Daredevils and Warriors

In contrast, the Daredevils have been in a steady decline since 2010 after finishing 4th, 3rd and 5th in the first three seasons.  Apart from in 2012 where they exhibited a brief resurgence, Delhi have finished at or near the bottom in every season since.

Their lowest point occurred at the beginning of the 2015 season.  However, this was not the lowest of all time; the dubious honour being claimed by the now defunct Pune Warriors India.

The Warriors finished in the bottom two in each season of their fleeting existence winning only 27% of their games.  A run of 9 consecutive defeats culminated in an Elo rating trough of 1378 points when they lost to the Mumbai Indians near the end of the 2013 season.

Biggest upsets

We can use the Elo ratings to compare the relative strengths of teams before each match.  Of the 570 matches in which there was a result, 55.4% of favourites, according to Elo, won the game.  If a team with a lower rating beat a team with a higher rating, we can quantify how much of an upset this was.
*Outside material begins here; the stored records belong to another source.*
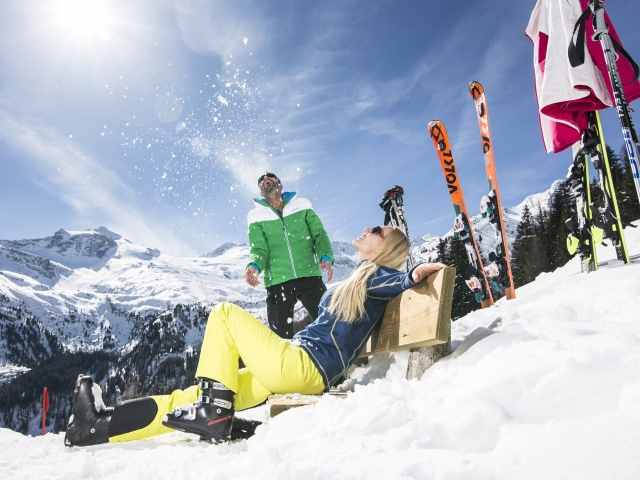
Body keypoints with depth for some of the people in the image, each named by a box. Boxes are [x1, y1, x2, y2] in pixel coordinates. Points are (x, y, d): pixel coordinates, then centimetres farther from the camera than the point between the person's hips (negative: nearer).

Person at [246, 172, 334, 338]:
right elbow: (259, 250, 2)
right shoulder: (257, 217, 10)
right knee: (282, 336, 0)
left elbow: (319, 235, 5)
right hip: (277, 281, 0)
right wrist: (253, 266, -21)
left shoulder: (302, 206, 10)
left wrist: (326, 257, -15)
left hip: (310, 276, 0)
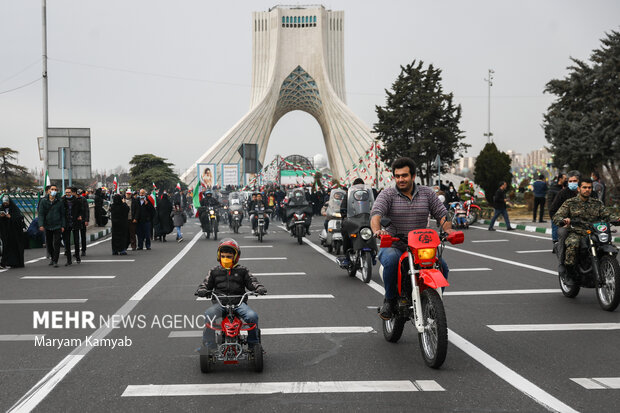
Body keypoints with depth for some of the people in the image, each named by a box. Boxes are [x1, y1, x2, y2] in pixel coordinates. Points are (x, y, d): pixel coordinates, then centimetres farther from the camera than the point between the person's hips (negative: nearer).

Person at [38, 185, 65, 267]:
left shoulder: (59, 202, 2)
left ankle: (55, 261, -1)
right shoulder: (44, 201, 2)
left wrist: (63, 226, -1)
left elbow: (62, 215, 6)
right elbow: (41, 214, 0)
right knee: (48, 244, 11)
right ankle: (52, 258, 30)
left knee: (56, 244, -6)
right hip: (47, 226, 2)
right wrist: (41, 225, -11)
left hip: (57, 226, -2)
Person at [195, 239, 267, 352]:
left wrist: (260, 288, -12)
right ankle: (208, 346, -19)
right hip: (220, 303, 0)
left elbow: (252, 282, 9)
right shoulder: (214, 271, 17)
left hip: (238, 302, 0)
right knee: (209, 314, -31)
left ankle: (253, 345, -4)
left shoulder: (242, 271, 14)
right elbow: (206, 283, 15)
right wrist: (201, 290, -8)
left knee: (252, 316, -26)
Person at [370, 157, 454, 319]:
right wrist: (377, 230, -38)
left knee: (442, 266, -20)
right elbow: (376, 213, -16)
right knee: (391, 261, -36)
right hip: (392, 245, -2)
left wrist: (448, 229, -19)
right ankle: (390, 299, -12)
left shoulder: (427, 193, 9)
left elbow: (442, 213, 4)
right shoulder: (387, 194, 0)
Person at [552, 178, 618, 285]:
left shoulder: (597, 203, 18)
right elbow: (557, 216, -2)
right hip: (575, 233, -3)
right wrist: (563, 220, -26)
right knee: (573, 244, -37)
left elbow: (607, 215, 10)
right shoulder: (569, 203, 8)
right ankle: (569, 273, -24)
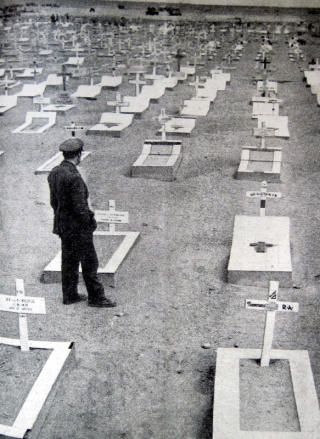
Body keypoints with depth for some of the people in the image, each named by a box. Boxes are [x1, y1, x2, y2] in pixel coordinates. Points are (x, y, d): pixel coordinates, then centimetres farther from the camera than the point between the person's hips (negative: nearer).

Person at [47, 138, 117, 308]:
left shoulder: (54, 173, 3)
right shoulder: (74, 177, -25)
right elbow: (80, 207, -23)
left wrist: (60, 218, 19)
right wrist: (89, 224, -9)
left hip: (62, 225, 9)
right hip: (78, 227, -9)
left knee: (68, 260, 18)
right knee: (89, 262, 3)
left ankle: (69, 295, 28)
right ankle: (96, 297, 13)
The table above shows the ten biggest upsets defined by the difference between the ratings of the two teams.  The top match on the list was a surprise in more ways than one.  Chennai were coming off the back of their peak Elo rating and Delhi were near the bottom of theirs.  In that match, Delhi restricted CSK to just a run a ball and knocked them off with ease.  The Daredevils also feature in a further six of the matches in that list highlighting how, in the last few seasons, any victory was a seen as a shock.

Biggest contests

We can also consider which games were of the highest quality defined by the sum of the Elo ratings for both teams.

According to the system, the final of the 2015 season between Mumbai and Chennai was the highest rated match of all.  Both teams had quite similar ratings.  But as the graph shows below, Mumbai were the form team going into the final while Chennai were riding on their early-season performances.  It’s probably no surprise that Mumbai won by a pretty hefty margin.

The Mumbai/Chennai rivalry takes up eight of the ten slots in the list.  Mumbai follow a similar pattern to Chennai in terms of the Elo ratings although they are slightly out of phase.  They tend to get off the mark slowly at the start of the season then surge to peak near the end.  This is most noticeable in seasons 2008 and 2013-2015.

Improvements to Elo

The Elo ratings are based on a simple concept – a team is credited for winning and penalised for losing, while underdogs are credited more for winning etc.  The ratings can be refined by considering home advantage, major team changes after auctions for example and the margin of victory.  We can also dynamically change the importance of certain matches. For example, playoff matches may offer greater payoffs in Elo points while a team’s matches from several seasons ago can be discounted in value.